From Dubrovnik, we took a bus up to Split, where we spent a couple nights. In Split, we rented a car and drove up to Plitvice Lakes National Park. We had seen pictures of it, and it was part of why we picked Croatia. It did not disappoint. It looks like a fairy land of rocks and waterfalls. We spent two days there walking along the wooden paths over and around the water.

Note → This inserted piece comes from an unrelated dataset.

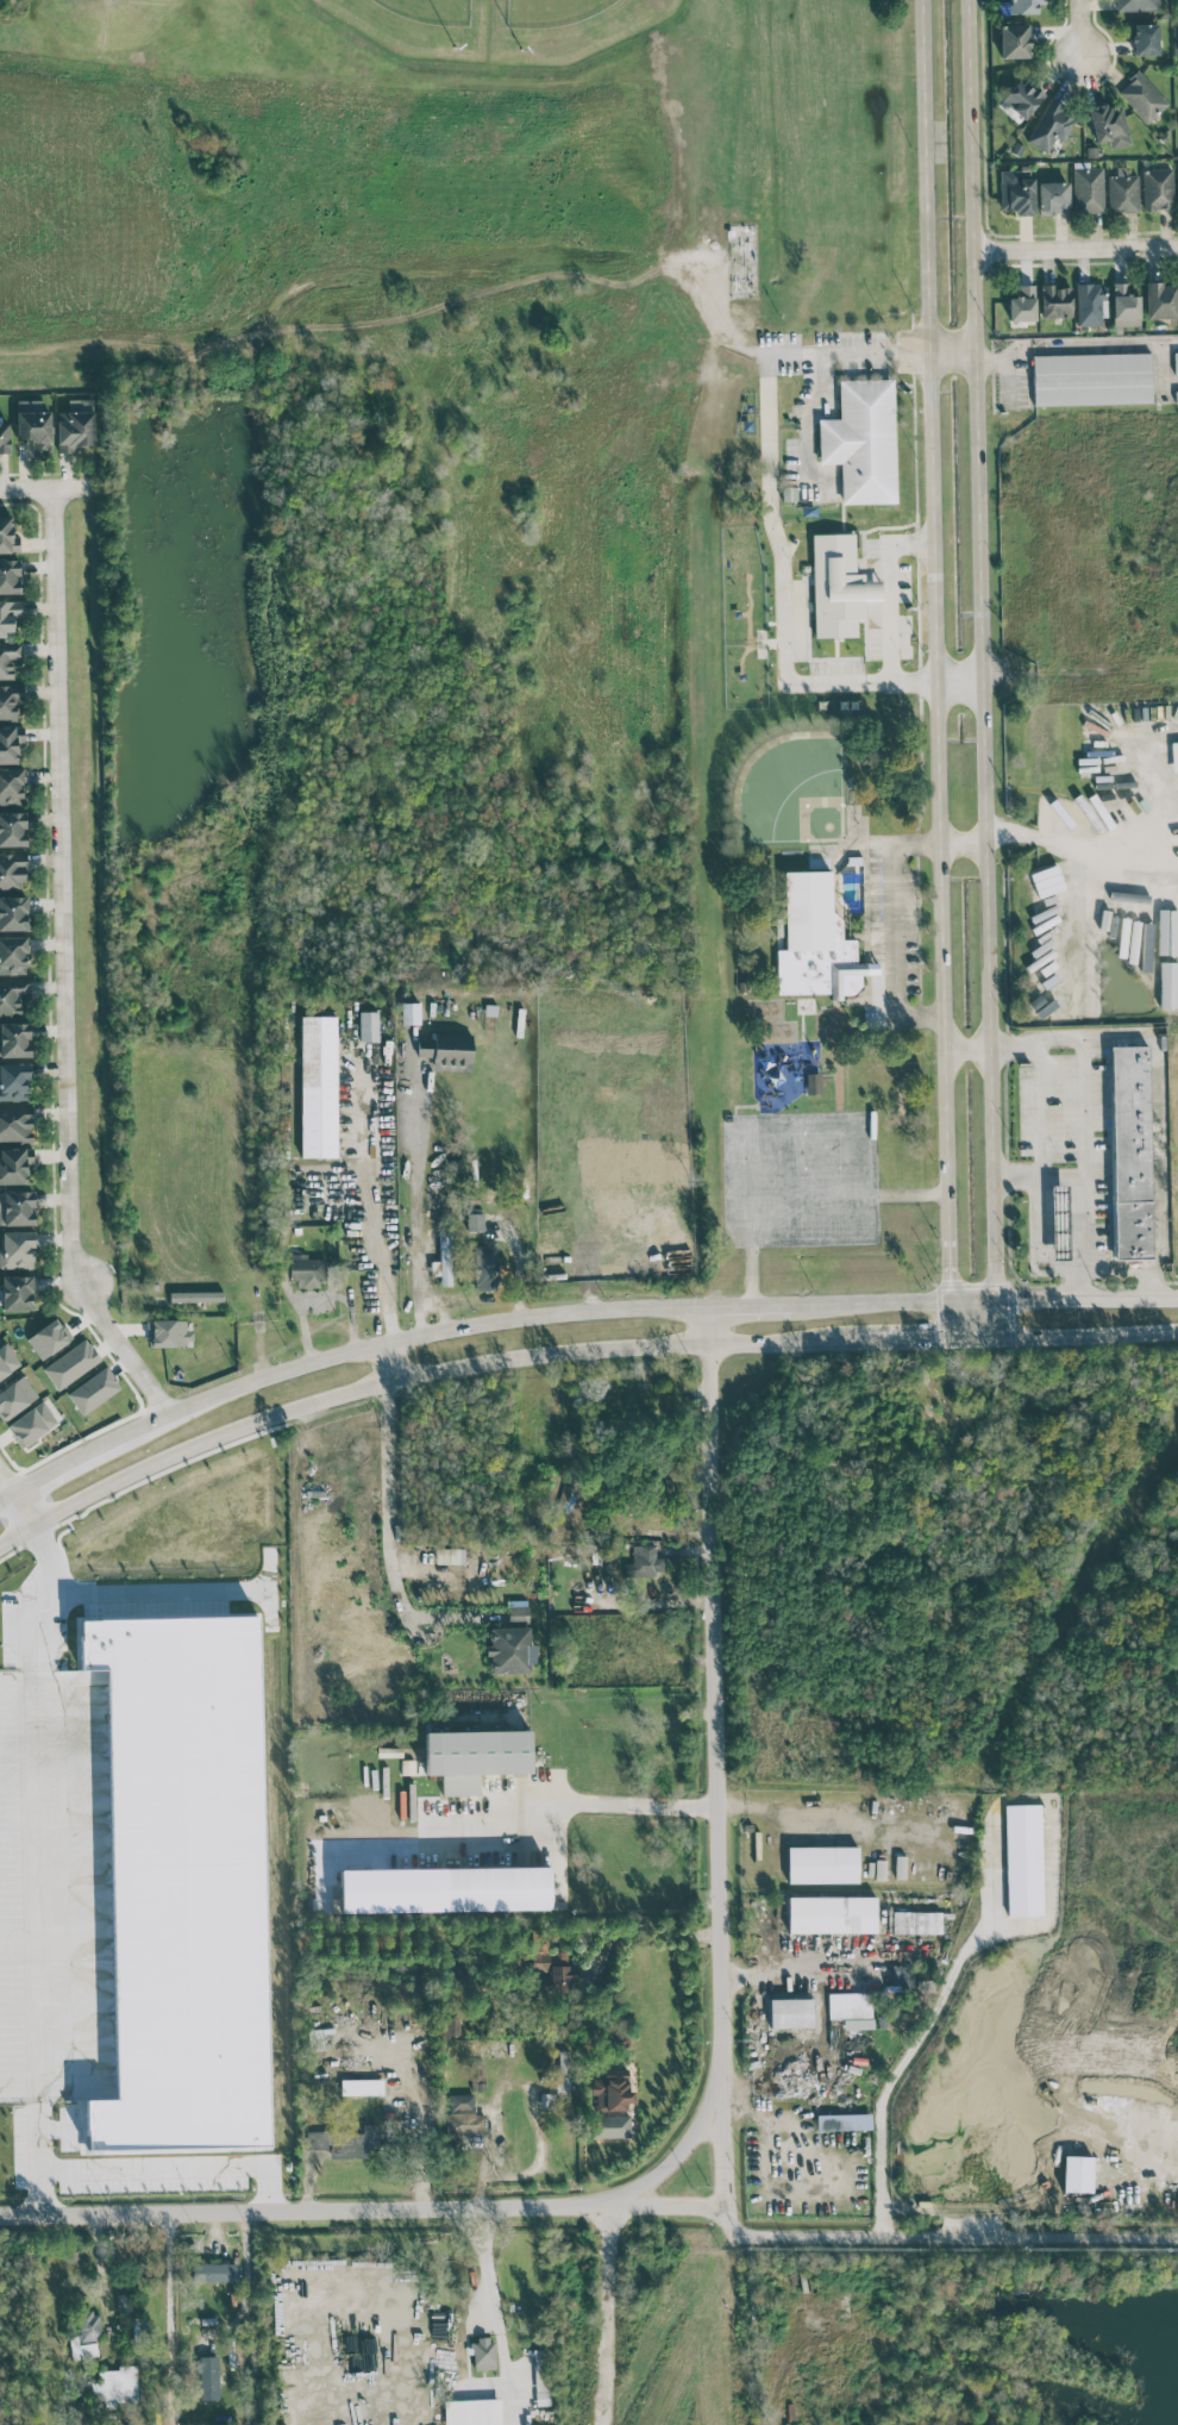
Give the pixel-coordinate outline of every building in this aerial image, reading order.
[(1009,14),(1037,13),(1037,4),(1045,4),(1045,0),(1009,0),(1009,14)] [(1158,10),(1158,0),(1115,0),(1115,10),(1158,10)] [(1134,55),(1159,54),(1158,23),(1133,24),(1134,55)] [(1029,57),(1029,24),(1000,24),(1000,58),(1029,57)] [(1147,123),(1168,103),(1139,71),(1117,92),(1147,123)] [(1045,94),(1034,84),(1032,87),(1021,77),(1001,99),(1023,119),(1045,94)] [(1064,141),(1076,118),(1061,110),(1064,105),(1050,98),(1026,141),(1047,152),(1055,137),(1064,141)] [(1110,149),(1131,143),(1121,104),(1108,108),(1106,103),(1087,107),(1096,143),(1108,140),(1110,149)] [(1104,211),(1103,167),(1072,168),(1073,211),(1104,211)] [(1139,212),(1138,174),(1125,174),(1125,167),(1116,167),(1116,175),(1108,175),(1108,212),(1139,212)] [(1143,168),(1143,209),(1173,208),(1172,168),(1143,168)] [(1000,210),(1015,210),(1015,215),(1034,215),(1033,178),(1020,178),(1020,170),(999,171),(1000,210)] [(1069,213),(1068,182),(1038,183),(1039,213),(1069,213)] [(1139,295),(1130,295),(1129,282),(1112,283),(1113,326),(1139,326),(1139,295)] [(1175,285),(1161,285),(1161,282),(1145,282),(1146,318),(1176,318),(1175,285)] [(1076,326),(1104,326),(1104,283),(1076,284),(1076,326)] [(1035,320),(1034,284),(1017,285),(1017,297),(1008,297),(1009,320),(1035,320)] [(1041,286),(1041,318),(1071,318),(1071,286),(1041,286)] [(1034,405),(1152,403),(1151,353),(1033,355),(1034,405)] [(819,463),(840,463),(841,504),(896,502),(892,377),(838,380),(839,418),(817,418),(819,463)] [(57,412),(57,453),(74,452),(74,445),(94,445),(93,399),(67,399),(68,412),(57,412)] [(16,400),(18,441),(34,441),(34,455),(51,455),(50,411),(42,411),(42,400),(16,400)] [(10,453),(9,423),(0,423),(0,453),(10,453)] [(19,552),(19,536),(12,536),(12,515),(0,516),(0,553),(19,552)] [(812,533),(853,532),(854,573),(863,573),(864,580),(881,580),(881,601),(864,601),(864,615),(864,618),(856,618),(856,637),(814,637),(812,533)] [(19,559),(0,559),(0,593),(20,593),(19,559)] [(11,659),(22,658),(22,642),(0,642),(0,678),(12,678),(11,659)] [(0,685),(0,720),(16,720),(16,700),(23,700),(22,684),(0,685)] [(18,763),(17,743),(23,743),(23,734),(15,734),(15,726),(0,727),(0,763),(18,763)] [(1075,779),(1119,777),(1118,758),(1074,760),(1075,779)] [(22,784),(24,784),(24,768),(0,768),(0,804),(22,804),(22,784)] [(27,833),(25,833),(24,812),(0,812),(0,846),(27,846),(27,833)] [(25,889),(24,853),(0,854),(0,889),(25,889)] [(777,994),(830,993),(830,1000),(842,1000),(842,992),(861,992),(861,975),(878,974),(878,963),(856,963),(855,939),(842,939),(841,914),(831,915),(830,871),(782,872),(784,950),(776,950),(777,994)] [(1131,895),(1109,891),(1100,935),(1121,940),(1131,895)] [(27,929),(27,896),(0,897),(0,930),(27,929)] [(1124,946),(1143,950),(1152,901),(1132,898),(1124,946)] [(1177,958),(1177,912),(1162,912),(1161,957),(1177,958)] [(0,937),(0,974),(26,973),(25,952),(27,952),(27,936),(0,937)] [(1176,1008),(1177,963),(1159,963),(1159,1008),(1176,1008)] [(20,1015),(20,996),(29,996),(29,979),(0,980),(0,1015),(20,1015)] [(419,1024),(419,1002),(401,1002),(401,1024),(419,1024)] [(359,1011),(360,1040),(378,1040),(378,1011),(359,1011)] [(335,1016),(300,1016),(301,1157),(337,1157),(335,1016)] [(29,1022),(0,1023),(0,1057),(30,1056),(29,1022)] [(471,1071),(472,1035),(433,1034),(433,1040),(418,1039),(417,1056),(433,1057),(433,1069),(471,1071)] [(1110,1046),(1115,1259),(1153,1258),(1148,1045),(1110,1046)] [(30,1100),(29,1064),(0,1065),(0,1101),(30,1100)] [(820,1073),(806,1073),(807,1094),(821,1094),(820,1073)] [(0,1106),(0,1141),(32,1141),(32,1106),(0,1106)] [(27,1184),(27,1164),(34,1164),(34,1148),(0,1148),(0,1184),(27,1184)] [(1049,1185),(1051,1254),(1067,1253),(1065,1185),(1049,1185)] [(0,1192),(0,1225),(34,1224),(33,1191),(0,1192)] [(467,1230),(484,1230),(483,1212),(466,1213),(467,1230)] [(33,1268),(32,1246),(35,1246),(35,1231),(0,1231),(1,1269),(33,1268)] [(440,1285),(453,1285),(452,1231),(439,1231),(440,1285)] [(475,1290),(497,1290),(497,1239),(483,1240),(483,1245),(474,1245),(475,1290)] [(324,1286),(324,1258),(306,1258),(307,1253),(289,1253),(288,1285),(324,1286)] [(32,1275),(2,1276),(3,1310),(33,1309),(32,1275)] [(223,1291),(169,1291),(169,1301),(223,1302),(223,1291)] [(26,1338),(40,1360),(69,1341),(55,1319),(26,1338)] [(148,1346),(193,1344),(192,1331),(186,1331),(185,1319),(147,1320),(148,1346)] [(42,1368),(57,1390),(101,1360),(85,1338),(42,1368)] [(7,1342),(0,1345),(0,1379),(20,1368),(7,1342)] [(121,1387),(105,1366),(66,1394),(82,1415),(121,1387)] [(0,1420),(38,1399),(25,1376),(0,1390),(0,1419),(0,1420)] [(7,1423),(20,1446),(58,1424),(44,1401),(7,1423)] [(632,1545),(633,1562),(626,1562),(626,1575),(664,1574),(663,1558),(656,1558),(655,1544),(632,1545)] [(463,1548),(440,1548),(440,1557),(445,1556),(445,1563),(463,1562),(463,1548)] [(528,1600),(507,1600),(508,1621),(528,1621),(528,1600)] [(533,1672),(533,1643),(529,1643),(529,1627),(487,1628),(488,1656),(489,1656),(489,1673),(533,1672)] [(442,1795),(479,1795),(479,1774),(531,1773),(530,1730),(424,1732),(425,1775),(442,1774),(442,1795)] [(1004,1805),(1007,1915),(1043,1914),(1040,1804),(1004,1805)] [(787,1847),(787,1883),(858,1882),(858,1846),(787,1847)] [(906,1856),(897,1855),(896,1878),(905,1878),(906,1856)] [(340,1869),(340,1912),(550,1909),(549,1866),(340,1869)] [(876,1932),(876,1896),(788,1897),(788,1932),(876,1932)] [(942,1912),(892,1911),(891,1932),(941,1933),(942,1912)] [(532,1974),(539,1974),(539,1987),(573,1988),(574,1967),(567,1967),(567,1950),(532,1950),(532,1974)] [(891,1989),(911,1990),(912,1966),(892,1965),(891,1989)] [(872,1992),(828,1993),(828,2018),(844,2018),(844,2029),(873,2029),(872,1992)] [(812,1998),(769,1999),(770,2027),(812,2027),(812,1998)] [(438,2036),(459,2037),(459,2017),(439,2017),(438,2036)] [(569,2051),(557,2050),(556,2091),(568,2091),(569,2051)] [(604,2069),(604,2078),(594,2078),(594,2111),(630,2110),(629,2069),(604,2069)] [(341,2095),(383,2095),(382,2079),(341,2079),(341,2095)] [(539,2108),(553,2109),(554,2093),(540,2092),(539,2108)] [(447,2094),(448,2135),(485,2134),(484,2114),(474,2114),(474,2094),(447,2094)] [(816,2114),(817,2130),(871,2129),(870,2113),(816,2114)] [(630,2137),(629,2115),(591,2116),(592,2138),(630,2137)] [(307,2149),(330,2149),(330,2157),(367,2157),(367,2146),(377,2146),(377,2124),(363,2124),(363,2132),(306,2132),(307,2149)] [(1062,2191),(1091,2192),(1092,2156),(1063,2156),(1062,2191)] [(235,2281),(235,2263),(193,2263),(193,2281),(235,2281)] [(134,2294),(117,2293),(116,2309),(134,2310),(134,2294)] [(78,2312),(79,2334),(69,2335),(71,2359),(97,2357),(96,2339),(101,2338),(100,2311),(78,2312)] [(472,2339),(473,2370),(496,2369),(494,2338),(472,2339)] [(218,2399),(218,2356),(199,2356),(200,2400),(218,2399)] [(99,2370),(98,2383),(91,2382),(91,2398),(135,2399),(136,2391),(131,2390),(131,2366),(117,2366),(117,2371),(99,2370)] [(500,2398),(444,2400),(444,2424),(501,2424),(500,2398)]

Our last night in Croatia we spent in Trogir, and in the morning we flew out. Sean went back to Sicily to go to work, and Christy and I headed to Rome for a few days. We saw most of the big sights, had many cones of gelato, hung out in the piazzas, and ate pasta carbonara every day. Christy had two friends that were in Rome at the same time, so we spent an evening with them. We were also able to meet our cousin’s boyfriend Fede, who took us on a tour of the city at night. Now, we are back in Sicily. We went down to Villa Romana del Casale, a 4th century villa that contains the largest collection of Roman mosaics in the world. The villa was covered by a mudslide centuries ago, and only recently rediscovered and excavated. Since it had been covered in mud for so many centuries, it’s extremely well preserved. The place is massive, and beautiful. August 17th was the festival of Saint Agatha in Catania. Saint Agatha is the patron saint of Catania. There is a three day festival in February commemorating when she was martyred, and August celebrates when her relics were returned to Catania. The whole piazza is crowded with people, and at dusk her relics are carried around the city in a procession, followed by lots of fireworks. A few days ago, Christy and I took a drive down to some of the hill towns in southern Sicily. We stopped in Ragusa and Noto, beautiful towns that were mostly destroyed by an earthquake in 1693, but have been rebuilt.
Etna has been erupting off and on for the past few months. Christy and I drove up a few weeks ago to check out the eruptions, you could actually see the lava flow and bursts from the freeway along the coast. My parents and grandmother come in a couple days, so we will have more adventures to come.